Metro Ethernet on the rise

Jul 25, 20033 mins
Data CenterTelecommunications Industry

The MPLS/Frame Relay Alliance is making metro Ethernet a priority

Metro Ethernet is getting increased interest lately, perhaps becoming a big-growth area for telecom spending.

Recently, the MPLS/Frame Relay Alliance set better interworking among frame relay, ATM and Ethernet as a priority for its Applications and Deployment working group, which sets recommendations for reaching interoperability.

The alliance consists mainly of either carriers or companies that make carrier equipment, with academics and consultants mixed in, so their interest is a good gauge of what spending might be coming down the pike.

A survey of 245 members of the alliance broke down the respondents into two groups: service provider and everybody else. Both groups listed this interworking number one among six choices that included interworking frame relay with MPLS and voice over MPLS. The survey describes the Ethernet capabilities as: “Implementation agreement on ATM, Ethernet and frame relay service interworking over MPLS networks, providing any-to-any connectivity when different access protocols are used to (connect) with an MPLS-based network backbone.”

That means customers that connect to the network via ATM, frame relay and Ethernet will be able to connect any of their sites to any other of their sites using the meshing capabilities of MPLS. Desire for this functionality indicate that service providers are looking for a graceful way to add Ethernet services to existing services without forcing customers to overhaul their networks.

This interest seems to be borne out by a recent market survey by the research firm Infonetics that says that spending on equipment to provide metro Ethernet services will reach $2.9 billion this year – up from  $2.5 billion worldwide last year.

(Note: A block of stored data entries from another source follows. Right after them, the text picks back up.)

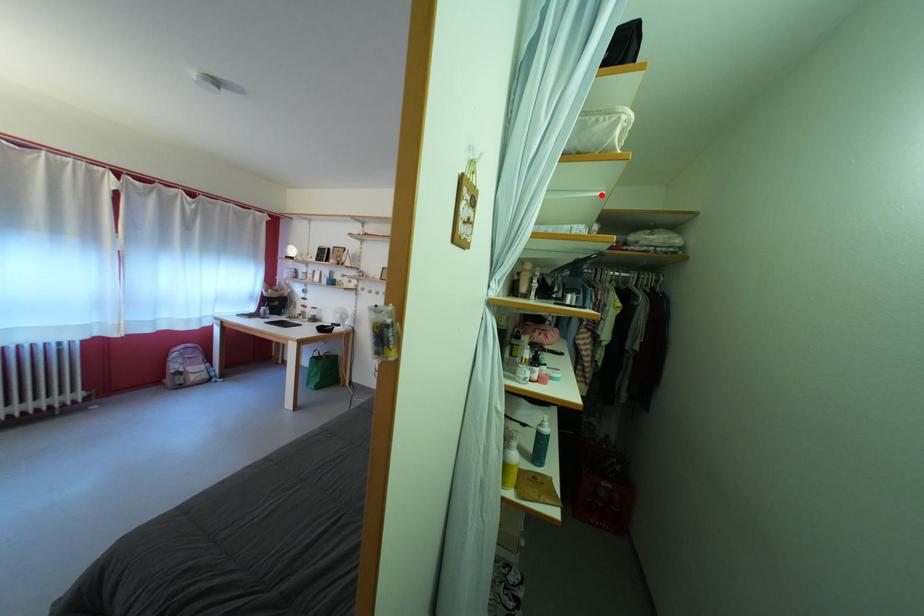
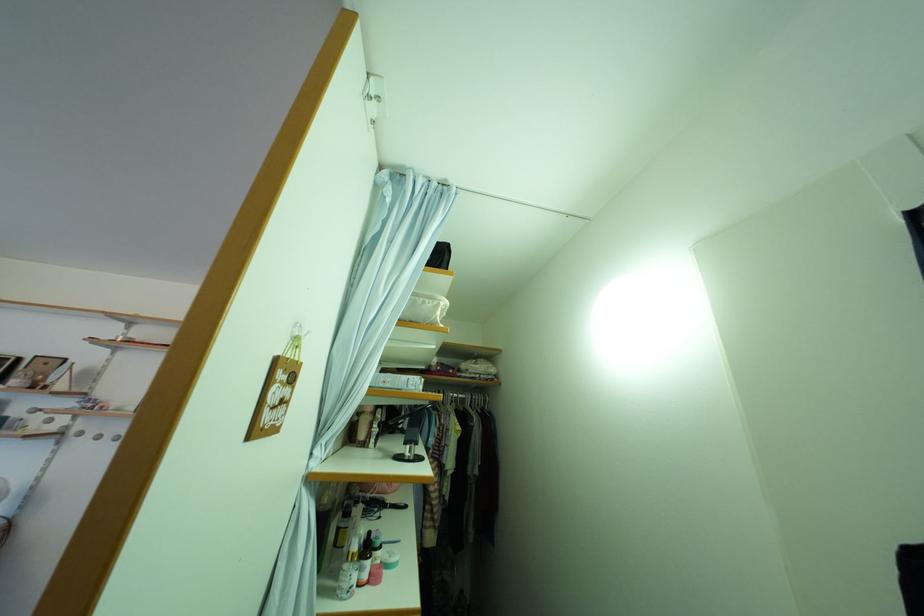
The point at the highlighted location is marked in the first image. Where is the corresponding point in the second image?

(434, 351)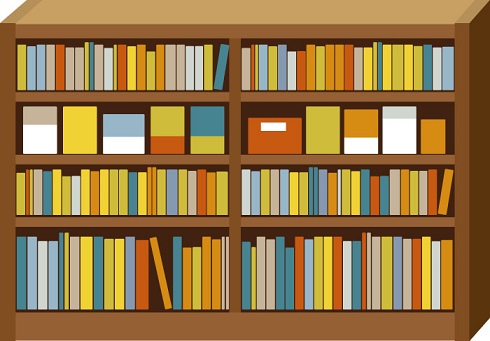
This screenshot has width=490, height=341. Find the location of `boxes`. boxes is located at coordinates (432, 141), (402, 132), (367, 137), (322, 131), (284, 140), (203, 131), (165, 131), (126, 139), (80, 136), (37, 127).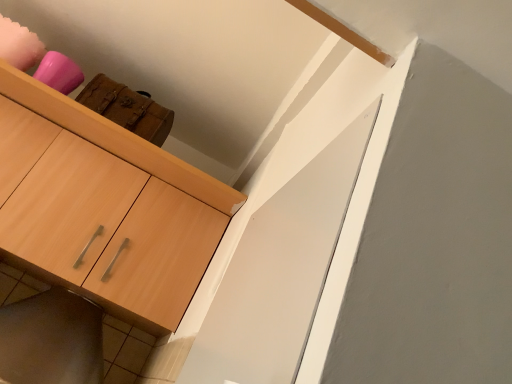
What do you see at coordinates (110, 212) in the screenshot?
I see `light wood cabinet at upper left` at bounding box center [110, 212].

This screenshot has height=384, width=512. I want to click on light wood cabinet at upper left, so click(110, 212).

At what (x,y) coordinates should I click in order to perform the action: click on wooden cabinet at lower left. Please return your answer as a coordinate pair (x, y). Looking at the image, I should click on (124, 351).

Describe the element at coordinates (124, 351) in the screenshot. The height and width of the screenshot is (384, 512). I see `wooden cabinet at lower left` at that location.

Image resolution: width=512 pixels, height=384 pixels. Find the location of `light wood cabinet at upper left`. light wood cabinet at upper left is located at coordinates (110, 212).

Can you confirm if wooden cabinet at lower left is positioned to the left of light wood cabinet at upper left?

No.

Which object is further away from the camera taking this photo, wooden cabinet at lower left or light wood cabinet at upper left?

Positioned behind is wooden cabinet at lower left.

Does point (1, 289) lie in front of point (128, 205)?

No, (1, 289) is behind (128, 205).

From the image's perspective, which one is positioned lower, wooden cabinet at lower left or light wood cabinet at upper left?

From the image's view, wooden cabinet at lower left is below.

From a real-world perspective, relative to light wood cabinet at upper left, is wooden cabinet at lower left vertically above or below?

From a real-world perspective, wooden cabinet at lower left is physically below light wood cabinet at upper left.

From the picture: Does wooden cabinet at lower left have a lesser width compared to light wood cabinet at upper left?

Indeed, wooden cabinet at lower left has a lesser width compared to light wood cabinet at upper left.

From their relative heights in the image, would you say wooden cabinet at lower left is taller or shorter than light wood cabinet at upper left?

In the image, wooden cabinet at lower left appears to be shorter than light wood cabinet at upper left.

Does wooden cabinet at lower left have a smaller size compared to light wood cabinet at upper left?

The study cites the push for standards as well as public demonstrations of the technology have heightened interest in metro Ethernet services, according to Michael Howard, the author of the survey report called “Metro Ethernet Equipment.”

When broken down by global regions, the biggest chunk of the money, 42%, is being spent in Asia, with the next largest amount, 35%, being spent in North America, according to the report. The survey includes six technologies used for metro Ethernet services: Ethernet on fiber, Ethernet over SONET or SDH; resilient packet ring over fiber; Ethernet on wavelengths using wave division multiplexing; Ethernet over DSL and cable wiring; and Ethernet-based passive optical networking.

A separate study by International Orange Strategies says metro Ethernet services will become attractive to current DS-3 customers who already have fiber connections to their sites. For a minimal upgrade the fiber can support Ethernet that offers more bandwidth, and that bandwidth can be sold at a lower cost per bit than a DS-3, says Michael Disini, the author of the report. “New Ethernet services can complement existing frame relay, ATM and private line and encourage customers to switch to these services,” he says in the study, called “New Carrier Ethernet Services.”

“Carrier Ethernet services can be deployed using next-generation SONET platforms and carrier-grade Layer 2/3 Ethernet over MPLS switches. This offers an evolutionary approach to buildign a network that keeps capital expenditures in check while simultaneously growing revenue,” the study says.

If providers can make more money per customer with these services and customers can get a better price per bit at the same time, investments in this technology should continue to rise.